*RECORDS SHOWN*
⟨

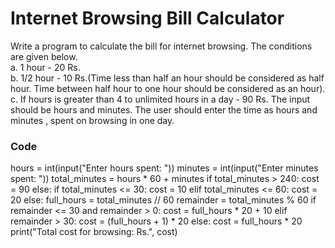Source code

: # Internet Browsing Bill Calculator

Write a program to calculate the bill for internet browsing. The conditions are given below.
<br>
a. 1 hour - 20 Rs.
<br>
b. 1/2 hour - 10 Rs.(Time less than half an hour should be considered as half hour. Time 
   between half hour to one hour should be considered as an hour).
<br>
c. If hours is greater than 4 to unlimited hours in a day - 90 Rs. The input should be hours and minutes. 
   The user should enter the time as hours and minutes , spent on browsing in one day.

### Code
hours = int(input("Enter hours spent: "))
minutes = int(input("Enter minutes spent: "))
total_minutes = hours * 60 + minutes
if total_minutes > 240:
    cost = 90
else:
    if total_minutes <= 30:
        cost = 10
    elif total_minutes <= 60:
        cost = 20
    else:
        full_hours = total_minutes // 60
        remainder = total_minutes % 60
        if remainder <= 30 and remainder > 0:
            cost = full_hours * 20 + 10
        elif remainder > 30:
            cost = (full_hours + 1) * 20
        else:
            cost = full_hours * 20
print("Total cost for browsing: Rs.", cost)
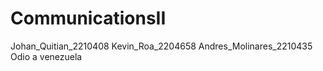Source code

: # CommunicationsII
Johan_Quitian_2210408
Kevin_Roa_2204658
Andres_Molinares_2210435
Odio a venezuela
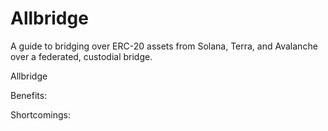 # Allbridge

A guide to bridging over ERC-20 assets from Solana, Terra, and Avalanche over a federated, custodial bridge.

Allbridge



Benefits: 



Shortcomings: 

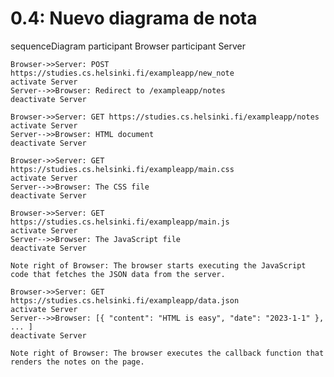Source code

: # 0.4: Nuevo diagrama de nota

sequenceDiagram
    participant Browser
    participant Server

    Browser->>Server: POST https://studies.cs.helsinki.fi/exampleapp/new_note
    activate Server
    Server-->>Browser: Redirect to /exampleapp/notes
    deactivate Server

    Browser->>Server: GET https://studies.cs.helsinki.fi/exampleapp/notes
    activate Server
    Server-->>Browser: HTML document
    deactivate Server

    Browser->>Server: GET https://studies.cs.helsinki.fi/exampleapp/main.css
    activate Server
    Server-->>Browser: The CSS file
    deactivate Server

    Browser->>Server: GET https://studies.cs.helsinki.fi/exampleapp/main.js
    activate Server
    Server-->>Browser: The JavaScript file
    deactivate Server

    Note right of Browser: The browser starts executing the JavaScript code that fetches the JSON data from the server.

    Browser->>Server: GET https://studies.cs.helsinki.fi/exampleapp/data.json
    activate Server
    Server-->>Browser: [{ "content": "HTML is easy", "date": "2023-1-1" }, ... ]
    deactivate Server

    Note right of Browser: The browser executes the callback function that renders the notes on the page.
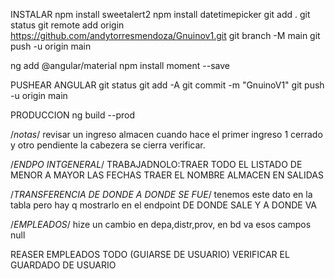 INSTALAR
npm install sweetalert2
npm install datetimepicker 
git add .
git status
git remote add origin https://github.com/andytorresmendoza/Gnuinov1.git
git branch -M main
git push -u origin main

ng add @angular/material
npm install moment --save





PUSHEAR ANGULAR
git status
git add -A
git commit -m "GnuinoV1"
git push -u origin main

PRODUCCION
ng build --prod


/*notas*/
revisar un ingreso almacen cuando hace el primer ingreso 1 cerrado y otro pendiente
la cabezera se cierra verificar.
 
 
/*ENDPO INTGENERAL*/
TRABAJADNOLO:TRAER TODO EL LISTADO DE MENOR A MAYOR LAS FECHAS
TRAER EL NOMBRE ALMACEN EN SALIDAS


/*TRANSFERENCIA DE DONDE A DONDE SE FUE*/
tenemos este dato en la tabla pero hay q mostrarlo en el endpoint DE DONDE SALE Y A DONDE VA

/*EMPLEADOS*/
hize un cambio en depa,distr,prov, en bd va esos campos null

REASER EMPLEADOS TODO (GUIARSE DE USUARIO)
VERIFICAR EL GUARDADO DE USUARIO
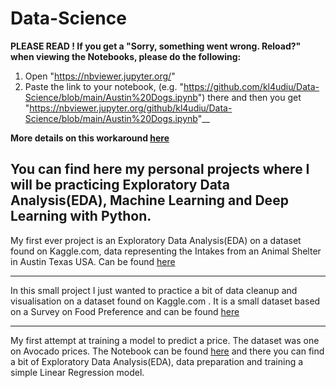 # Data-Science
__PLEASE READ ! If you get a "Sorry, something went wrong. Reload?" when viewing the Notebooks, please do the following:__
1. Open "https://nbviewer.jupyter.org/"
2. Paste the link to your notebook, (e.g. "https://github.com/kl4udiu/Data-Science/blob/main/Austin%20Dogs.ipynb") there and then you get "https://nbviewer.jupyter.org/github/kl4udiu/Data-Science/blob/main/Austin%20Dogs.ipynb"__

__More details on this workaround [here](https://github.com/iurisegtovich/PyTherm-applied-thermodynamics/issues/11)__

## You can find here my personal projects where I will be practicing Exploratory Data Analysis(EDA), Machine Learning and Deep Learning with Python.

My first ever project is an Exploratory Data Analysis(EDA) on a dataset found on Kaggle.com, data representing the Intakes from an Animal Shelter in Austin Texas USA. Can be found [here](https://github.com/kl4udiu/Data-Science/blob/main/Austin%20Dogs.ipynb)
___
In this small project I just wanted to practice a bit of data cleanup and visualisation on a dataset found on Kaggle.com . It is a small dataset based on a Survey on Food Preference and can be found [here](https://github.com/kl4udiu/Data-Science/blob/main/Food%20Preference%20Survey.ipynb)
___
My first attempt at training a model to predict a price. The dataset was one on Avocado prices. The Notebook can be found [here](https://github.com/kl4udiu/Data-Science/blob/main/Avocado%20Price%20Prediction.ipynb) and there you can find a bit of Exploratory Data Analysis(EDA), data preparation and training a simple Linear Regression model. 
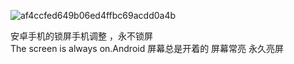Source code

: ![af4ccfed649b06ed4ffbc69acdd0a4b](https://github.com/user-attachments/assets/f3e77eaf-7270-43d6-be1e-f92aefd7b8e9)

安卓手机的锁屏手机调整 ，永不锁屏  
The screen is always on.Android
屏幕总是开着的  屏幕常亮 永久亮屏
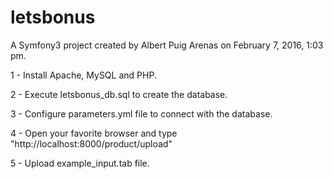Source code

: letsbonus
=========

A Symfony3 project created by Albert Puig Arenas on February 7, 2016, 1:03 pm.

1 - Install Apache, MySQL and PHP.

2 - Execute letsbonus_db.sql to create the database.

3 - Configure parameters.yml file to connect with the database.

4 - Open your favorite browser and type "http://localhost:8000/product/upload"

5 - Upload example_input.tab file.
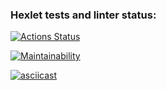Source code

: ### Hexlet tests and linter status:
[![Actions Status](https://github.com/staermag/frontend-project-44/workflows/hexlet-check/badge.svg)](https://github.com/staermag/frontend-project-44/actions)

[![Maintainability](https://api.codeclimate.com/v1/badges/aa0f73af4ffeec744c31/maintainability)](https://codeclimate.com/github/staermag/frontend-project-44/maintainability)

[![asciicast](https://asciinema.org/a/TG3Bg1c9ENfTyupqMFBDIOOBe.svg)](https://asciinema.org/a/TG3Bg1c9ENfTyupqMFBDIOOBe)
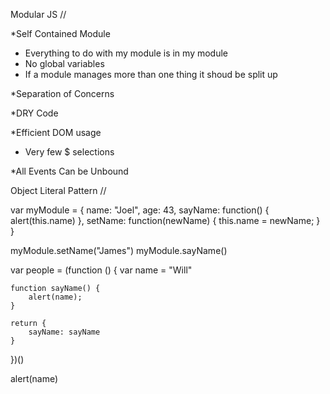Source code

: Modular JS //

*Self Contained Module
 - Everything to do with my module is in my module
 - No global variables
 - If a module manages more than one thing it shoud be split up

*Separation of Concerns

*DRY Code 

*Efficient DOM usage
 - Very few $ selections 

*All Events Can be Unbound

Object Literal Pattern // 

var myModule = {
	name: "Joel",
	age: 43,
	sayName: function() {
		alert(this.name)
	},
	setName: function(newName) {
		this.name = newName; 
	}
}

myModule.setName("James")
myModule.sayName()

var people = (function () {
	var name = "Will"

	function sayName() {
		alert(name);
	}

	return {
		sayName: sayName
	}
})()

alert(name)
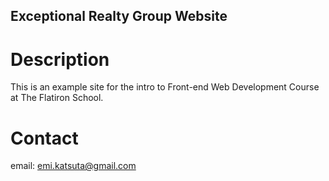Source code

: Exceptional Realty Group Website
---

# Description

This is an example site for the intro to Front-end Web Development Course at The Flatiron School.

# Contact

email: emi.katsuta@gmail.com

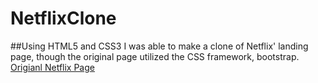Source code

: # NetflixClone
##Using HTML5 and CSS3 I was able to make a clone of Netflix' landing page, though the original page utilized the CSS framework, bootstrap. 
[Origianl Netflix Page](https://www.netflix.com/)
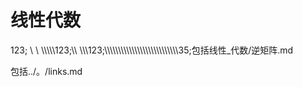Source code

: # 线性代数

123;  \\ \\ \\\\\\\\\\123;\\\\ \\\\\\123;\\\\\\\\\\\\\\\\\\\\\\\\\\\\\\\\\\\\\\\\\\\\\\\\\\\\\\35;包括线性\_代数/逆矩阵.md

包括../。/links.md
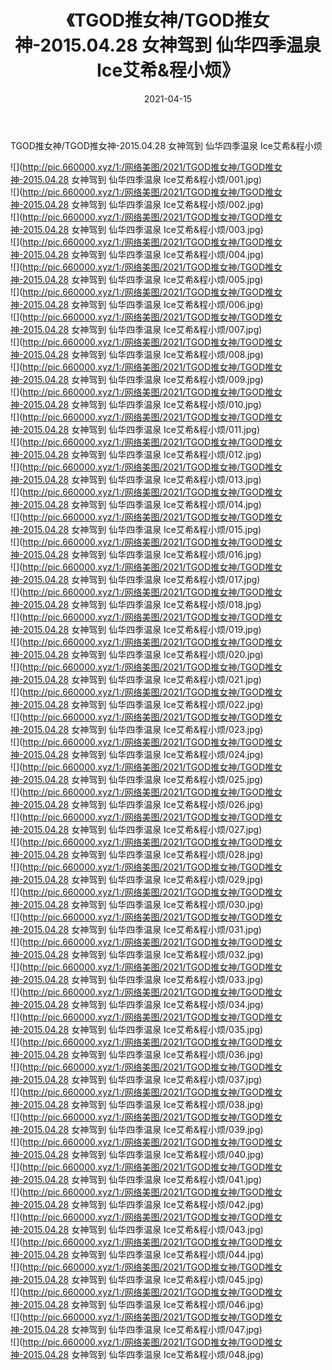 ﻿---
layout: post
title:  《TGOD推女神/TGOD推女神-2015.04.28 女神驾到 仙华四季温泉 Ice艾希&程小烦》
date:   2021-04-15
img: http://pic.660000.xyz/1:/网络美图/2021/TGOD推女神/TGOD推女神-2015.04.28 女神驾到 仙华四季温泉 Ice艾希&程小烦/000.jpg
categories: [美女, 清纯, 唯美]
---

TGOD推女神/TGOD推女神-2015.04.28 女神驾到 仙华四季温泉 Ice艾希&程小烦

 ![](http://pic.660000.xyz/1:/网络美图/2021/TGOD推女神/TGOD推女神-2015.04.28 女神驾到 仙华四季温泉 Ice艾希&程小烦/001.jpg) <br>![](http://pic.660000.xyz/1:/网络美图/2021/TGOD推女神/TGOD推女神-2015.04.28 女神驾到 仙华四季温泉 Ice艾希&程小烦/002.jpg) <br>![](http://pic.660000.xyz/1:/网络美图/2021/TGOD推女神/TGOD推女神-2015.04.28 女神驾到 仙华四季温泉 Ice艾希&程小烦/003.jpg) <br>![](http://pic.660000.xyz/1:/网络美图/2021/TGOD推女神/TGOD推女神-2015.04.28 女神驾到 仙华四季温泉 Ice艾希&程小烦/004.jpg) <br>![](http://pic.660000.xyz/1:/网络美图/2021/TGOD推女神/TGOD推女神-2015.04.28 女神驾到 仙华四季温泉 Ice艾希&程小烦/005.jpg) <br>![](http://pic.660000.xyz/1:/网络美图/2021/TGOD推女神/TGOD推女神-2015.04.28 女神驾到 仙华四季温泉 Ice艾希&程小烦/006.jpg) <br>![](http://pic.660000.xyz/1:/网络美图/2021/TGOD推女神/TGOD推女神-2015.04.28 女神驾到 仙华四季温泉 Ice艾希&程小烦/007.jpg) <br>![](http://pic.660000.xyz/1:/网络美图/2021/TGOD推女神/TGOD推女神-2015.04.28 女神驾到 仙华四季温泉 Ice艾希&程小烦/008.jpg) <br>![](http://pic.660000.xyz/1:/网络美图/2021/TGOD推女神/TGOD推女神-2015.04.28 女神驾到 仙华四季温泉 Ice艾希&程小烦/009.jpg) <br>![](http://pic.660000.xyz/1:/网络美图/2021/TGOD推女神/TGOD推女神-2015.04.28 女神驾到 仙华四季温泉 Ice艾希&程小烦/010.jpg) <br>![](http://pic.660000.xyz/1:/网络美图/2021/TGOD推女神/TGOD推女神-2015.04.28 女神驾到 仙华四季温泉 Ice艾希&程小烦/011.jpg) <br>![](http://pic.660000.xyz/1:/网络美图/2021/TGOD推女神/TGOD推女神-2015.04.28 女神驾到 仙华四季温泉 Ice艾希&程小烦/012.jpg) <br>![](http://pic.660000.xyz/1:/网络美图/2021/TGOD推女神/TGOD推女神-2015.04.28 女神驾到 仙华四季温泉 Ice艾希&程小烦/013.jpg) <br>![](http://pic.660000.xyz/1:/网络美图/2021/TGOD推女神/TGOD推女神-2015.04.28 女神驾到 仙华四季温泉 Ice艾希&程小烦/014.jpg) <br>![](http://pic.660000.xyz/1:/网络美图/2021/TGOD推女神/TGOD推女神-2015.04.28 女神驾到 仙华四季温泉 Ice艾希&程小烦/015.jpg) <br>![](http://pic.660000.xyz/1:/网络美图/2021/TGOD推女神/TGOD推女神-2015.04.28 女神驾到 仙华四季温泉 Ice艾希&程小烦/016.jpg) <br>![](http://pic.660000.xyz/1:/网络美图/2021/TGOD推女神/TGOD推女神-2015.04.28 女神驾到 仙华四季温泉 Ice艾希&程小烦/017.jpg) <br>![](http://pic.660000.xyz/1:/网络美图/2021/TGOD推女神/TGOD推女神-2015.04.28 女神驾到 仙华四季温泉 Ice艾希&程小烦/018.jpg) <br>![](http://pic.660000.xyz/1:/网络美图/2021/TGOD推女神/TGOD推女神-2015.04.28 女神驾到 仙华四季温泉 Ice艾希&程小烦/019.jpg) <br>![](http://pic.660000.xyz/1:/网络美图/2021/TGOD推女神/TGOD推女神-2015.04.28 女神驾到 仙华四季温泉 Ice艾希&程小烦/020.jpg) <br>![](http://pic.660000.xyz/1:/网络美图/2021/TGOD推女神/TGOD推女神-2015.04.28 女神驾到 仙华四季温泉 Ice艾希&程小烦/021.jpg) <br>![](http://pic.660000.xyz/1:/网络美图/2021/TGOD推女神/TGOD推女神-2015.04.28 女神驾到 仙华四季温泉 Ice艾希&程小烦/022.jpg) <br>![](http://pic.660000.xyz/1:/网络美图/2021/TGOD推女神/TGOD推女神-2015.04.28 女神驾到 仙华四季温泉 Ice艾希&程小烦/023.jpg) <br>![](http://pic.660000.xyz/1:/网络美图/2021/TGOD推女神/TGOD推女神-2015.04.28 女神驾到 仙华四季温泉 Ice艾希&程小烦/024.jpg) <br>![](http://pic.660000.xyz/1:/网络美图/2021/TGOD推女神/TGOD推女神-2015.04.28 女神驾到 仙华四季温泉 Ice艾希&程小烦/025.jpg) <br>![](http://pic.660000.xyz/1:/网络美图/2021/TGOD推女神/TGOD推女神-2015.04.28 女神驾到 仙华四季温泉 Ice艾希&程小烦/026.jpg) <br>![](http://pic.660000.xyz/1:/网络美图/2021/TGOD推女神/TGOD推女神-2015.04.28 女神驾到 仙华四季温泉 Ice艾希&程小烦/027.jpg) <br>![](http://pic.660000.xyz/1:/网络美图/2021/TGOD推女神/TGOD推女神-2015.04.28 女神驾到 仙华四季温泉 Ice艾希&程小烦/028.jpg) <br>![](http://pic.660000.xyz/1:/网络美图/2021/TGOD推女神/TGOD推女神-2015.04.28 女神驾到 仙华四季温泉 Ice艾希&程小烦/029.jpg) <br>![](http://pic.660000.xyz/1:/网络美图/2021/TGOD推女神/TGOD推女神-2015.04.28 女神驾到 仙华四季温泉 Ice艾希&程小烦/030.jpg) <br>![](http://pic.660000.xyz/1:/网络美图/2021/TGOD推女神/TGOD推女神-2015.04.28 女神驾到 仙华四季温泉 Ice艾希&程小烦/031.jpg) <br>![](http://pic.660000.xyz/1:/网络美图/2021/TGOD推女神/TGOD推女神-2015.04.28 女神驾到 仙华四季温泉 Ice艾希&程小烦/032.jpg) <br>![](http://pic.660000.xyz/1:/网络美图/2021/TGOD推女神/TGOD推女神-2015.04.28 女神驾到 仙华四季温泉 Ice艾希&程小烦/033.jpg) <br>![](http://pic.660000.xyz/1:/网络美图/2021/TGOD推女神/TGOD推女神-2015.04.28 女神驾到 仙华四季温泉 Ice艾希&程小烦/034.jpg) <br>![](http://pic.660000.xyz/1:/网络美图/2021/TGOD推女神/TGOD推女神-2015.04.28 女神驾到 仙华四季温泉 Ice艾希&程小烦/035.jpg) <br>![](http://pic.660000.xyz/1:/网络美图/2021/TGOD推女神/TGOD推女神-2015.04.28 女神驾到 仙华四季温泉 Ice艾希&程小烦/036.jpg) <br>![](http://pic.660000.xyz/1:/网络美图/2021/TGOD推女神/TGOD推女神-2015.04.28 女神驾到 仙华四季温泉 Ice艾希&程小烦/037.jpg) <br>![](http://pic.660000.xyz/1:/网络美图/2021/TGOD推女神/TGOD推女神-2015.04.28 女神驾到 仙华四季温泉 Ice艾希&程小烦/038.jpg) <br>![](http://pic.660000.xyz/1:/网络美图/2021/TGOD推女神/TGOD推女神-2015.04.28 女神驾到 仙华四季温泉 Ice艾希&程小烦/039.jpg) <br>![](http://pic.660000.xyz/1:/网络美图/2021/TGOD推女神/TGOD推女神-2015.04.28 女神驾到 仙华四季温泉 Ice艾希&程小烦/040.jpg) <br>![](http://pic.660000.xyz/1:/网络美图/2021/TGOD推女神/TGOD推女神-2015.04.28 女神驾到 仙华四季温泉 Ice艾希&程小烦/041.jpg) <br>![](http://pic.660000.xyz/1:/网络美图/2021/TGOD推女神/TGOD推女神-2015.04.28 女神驾到 仙华四季温泉 Ice艾希&程小烦/042.jpg) <br>![](http://pic.660000.xyz/1:/网络美图/2021/TGOD推女神/TGOD推女神-2015.04.28 女神驾到 仙华四季温泉 Ice艾希&程小烦/043.jpg) <br>![](http://pic.660000.xyz/1:/网络美图/2021/TGOD推女神/TGOD推女神-2015.04.28 女神驾到 仙华四季温泉 Ice艾希&程小烦/044.jpg) <br>![](http://pic.660000.xyz/1:/网络美图/2021/TGOD推女神/TGOD推女神-2015.04.28 女神驾到 仙华四季温泉 Ice艾希&程小烦/045.jpg) <br>![](http://pic.660000.xyz/1:/网络美图/2021/TGOD推女神/TGOD推女神-2015.04.28 女神驾到 仙华四季温泉 Ice艾希&程小烦/046.jpg) <br>![](http://pic.660000.xyz/1:/网络美图/2021/TGOD推女神/TGOD推女神-2015.04.28 女神驾到 仙华四季温泉 Ice艾希&程小烦/047.jpg) <br>![](http://pic.660000.xyz/1:/网络美图/2021/TGOD推女神/TGOD推女神-2015.04.28 女神驾到 仙华四季温泉 Ice艾希&程小烦/048.jpg) <br>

⟩

*YOUR INSTRUCTIONS*
Select all lines with the word "Exploratory" from the entries above.

*TASK OUTPUT*
## You can find here my personal projects where I will be practicing Exploratory Data Analysis(EDA), Machine Learning and Deep Learning with Python.
My first ever project is an Exploratory Data Analysis(EDA) on a dataset found on Kaggle.com, data representing the Intakes from an Animal Shelter in Austin Texas USA. Can be found [here](https://github.com/kl4udiu/Data-Science/blob/main/Austin%20Dogs.ipynb)
My first attempt at training a model to predict a price. The dataset was one on Avocado prices. The Notebook can be found [here](https://github.com/kl4udiu/Data-Science/blob/main/Avocado%20Price%20Prediction.ipynb) and there you can find a bit of Exploratory Data Analysis(EDA), data preparation and training a simple Linear Regression model. 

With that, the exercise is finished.